- _EXERCISE BRIEF_
Repeat the lines from the beginning of the rows through the line containing "из разных материалов.", including that line, and leave the pictures out of your answer.

[DATASET EXTRACT Boundary: Start]

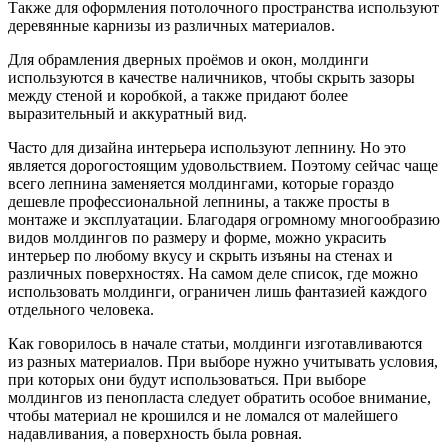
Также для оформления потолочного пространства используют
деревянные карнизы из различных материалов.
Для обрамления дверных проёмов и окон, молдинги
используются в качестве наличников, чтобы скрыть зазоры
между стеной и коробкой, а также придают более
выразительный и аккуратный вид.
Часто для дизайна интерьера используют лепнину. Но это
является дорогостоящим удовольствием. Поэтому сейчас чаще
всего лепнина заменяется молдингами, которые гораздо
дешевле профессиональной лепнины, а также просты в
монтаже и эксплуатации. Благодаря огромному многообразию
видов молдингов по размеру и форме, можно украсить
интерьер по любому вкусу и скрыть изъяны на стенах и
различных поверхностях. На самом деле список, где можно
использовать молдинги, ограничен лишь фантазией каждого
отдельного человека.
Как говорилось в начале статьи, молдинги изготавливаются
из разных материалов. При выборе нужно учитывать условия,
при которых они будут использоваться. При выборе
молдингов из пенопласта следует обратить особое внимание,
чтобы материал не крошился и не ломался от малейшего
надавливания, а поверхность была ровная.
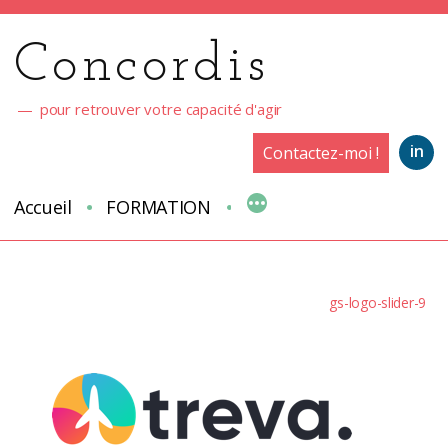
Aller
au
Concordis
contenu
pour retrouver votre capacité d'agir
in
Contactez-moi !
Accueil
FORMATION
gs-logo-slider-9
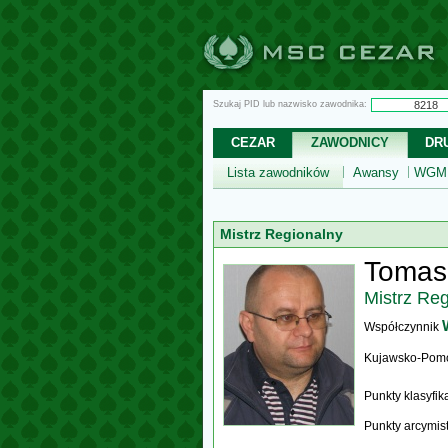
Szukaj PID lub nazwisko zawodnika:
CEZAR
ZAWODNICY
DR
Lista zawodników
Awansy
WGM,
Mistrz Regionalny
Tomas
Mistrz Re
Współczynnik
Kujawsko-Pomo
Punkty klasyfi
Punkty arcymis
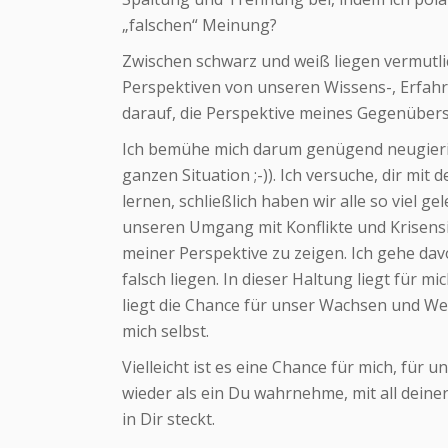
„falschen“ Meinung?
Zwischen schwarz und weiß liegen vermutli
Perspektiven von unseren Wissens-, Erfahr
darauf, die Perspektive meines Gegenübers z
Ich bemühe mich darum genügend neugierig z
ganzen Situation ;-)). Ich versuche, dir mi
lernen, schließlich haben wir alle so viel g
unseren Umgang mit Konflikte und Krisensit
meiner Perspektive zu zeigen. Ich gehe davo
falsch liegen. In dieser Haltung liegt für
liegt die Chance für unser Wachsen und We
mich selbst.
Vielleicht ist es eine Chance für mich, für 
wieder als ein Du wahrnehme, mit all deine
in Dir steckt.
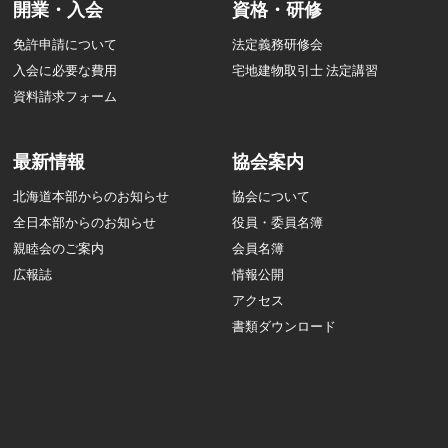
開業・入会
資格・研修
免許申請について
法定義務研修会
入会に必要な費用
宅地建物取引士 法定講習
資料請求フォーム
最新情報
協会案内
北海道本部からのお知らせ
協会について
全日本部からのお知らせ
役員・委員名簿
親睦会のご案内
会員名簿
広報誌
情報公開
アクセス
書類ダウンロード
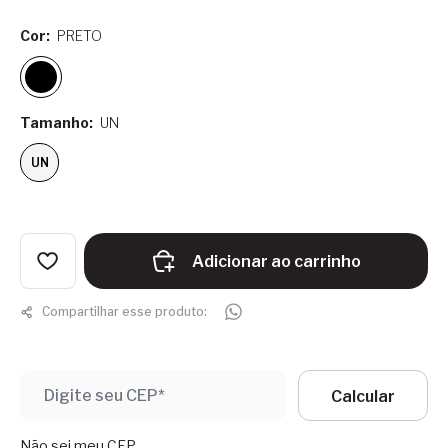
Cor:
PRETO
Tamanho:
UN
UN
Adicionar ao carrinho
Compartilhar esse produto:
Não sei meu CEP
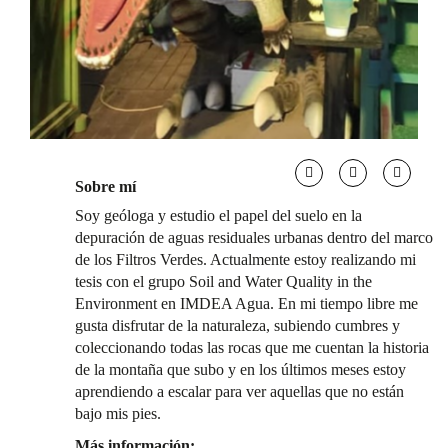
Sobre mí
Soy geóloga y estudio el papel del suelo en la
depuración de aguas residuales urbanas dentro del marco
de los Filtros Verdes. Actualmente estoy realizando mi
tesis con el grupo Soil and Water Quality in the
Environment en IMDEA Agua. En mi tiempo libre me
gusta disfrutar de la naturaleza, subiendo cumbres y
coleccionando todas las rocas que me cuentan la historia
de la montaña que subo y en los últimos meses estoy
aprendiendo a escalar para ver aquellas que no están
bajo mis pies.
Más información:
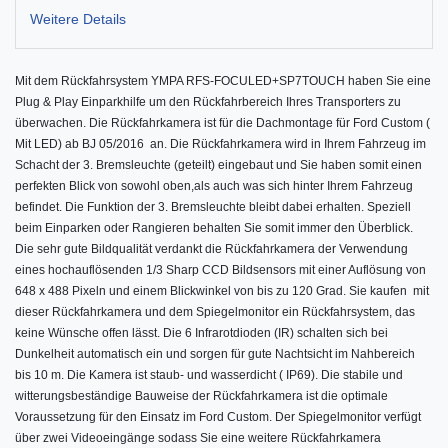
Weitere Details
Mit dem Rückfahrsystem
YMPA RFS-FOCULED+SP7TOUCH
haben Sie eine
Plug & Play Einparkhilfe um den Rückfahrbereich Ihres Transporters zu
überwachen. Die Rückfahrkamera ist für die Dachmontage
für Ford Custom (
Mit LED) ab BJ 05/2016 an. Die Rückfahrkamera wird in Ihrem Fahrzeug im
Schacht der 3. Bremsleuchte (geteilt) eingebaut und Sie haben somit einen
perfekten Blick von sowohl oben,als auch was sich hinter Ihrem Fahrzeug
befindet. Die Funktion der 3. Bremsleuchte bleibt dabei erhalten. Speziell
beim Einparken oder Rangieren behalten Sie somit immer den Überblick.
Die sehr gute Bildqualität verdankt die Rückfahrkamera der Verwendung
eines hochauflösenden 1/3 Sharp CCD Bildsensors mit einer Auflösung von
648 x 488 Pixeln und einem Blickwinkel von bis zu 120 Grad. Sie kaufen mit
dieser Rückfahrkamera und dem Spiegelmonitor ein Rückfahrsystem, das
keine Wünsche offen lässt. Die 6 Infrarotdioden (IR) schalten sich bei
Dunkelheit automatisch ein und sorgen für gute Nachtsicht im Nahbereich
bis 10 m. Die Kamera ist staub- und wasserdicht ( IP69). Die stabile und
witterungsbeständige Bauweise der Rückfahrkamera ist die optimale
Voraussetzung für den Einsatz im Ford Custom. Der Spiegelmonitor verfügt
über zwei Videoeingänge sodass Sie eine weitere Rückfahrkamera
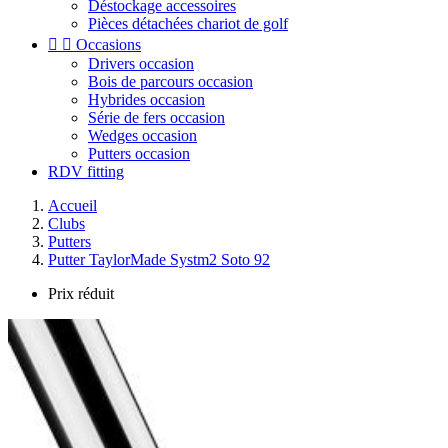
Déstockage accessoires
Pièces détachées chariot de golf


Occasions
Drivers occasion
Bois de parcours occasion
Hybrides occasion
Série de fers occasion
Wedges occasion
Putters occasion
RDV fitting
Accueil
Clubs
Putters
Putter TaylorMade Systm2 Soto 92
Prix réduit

[DATASET EXTRACT Boundary: End]

- _TASK SOLUTION_
Также для оформления потолочного пространства используют
деревянные карнизы из различных материалов.
Для обрамления дверных проёмов и окон, молдинги
используются в качестве наличников, чтобы скрыть зазоры
между стеной и коробкой, а также придают более
выразительный и аккуратный вид.
Часто для дизайна интерьера используют лепнину. Но это
является дорогостоящим удовольствием. Поэтому сейчас чаще
всего лепнина заменяется молдингами, которые гораздо
дешевле профессиональной лепнины, а также просты в
монтаже и эксплуатации. Благодаря огромному многообразию
видов молдингов по размеру и форме, можно украсить
интерьер по любому вкусу и скрыть изъяны на стенах и
различных поверхностях. На самом деле список, где можно
использовать молдинги, ограничен лишь фантазией каждого
отдельного человека.
Как говорилось в начале статьи, молдинги изготавливаются
из разных материалов. При выборе нужно учитывать условия,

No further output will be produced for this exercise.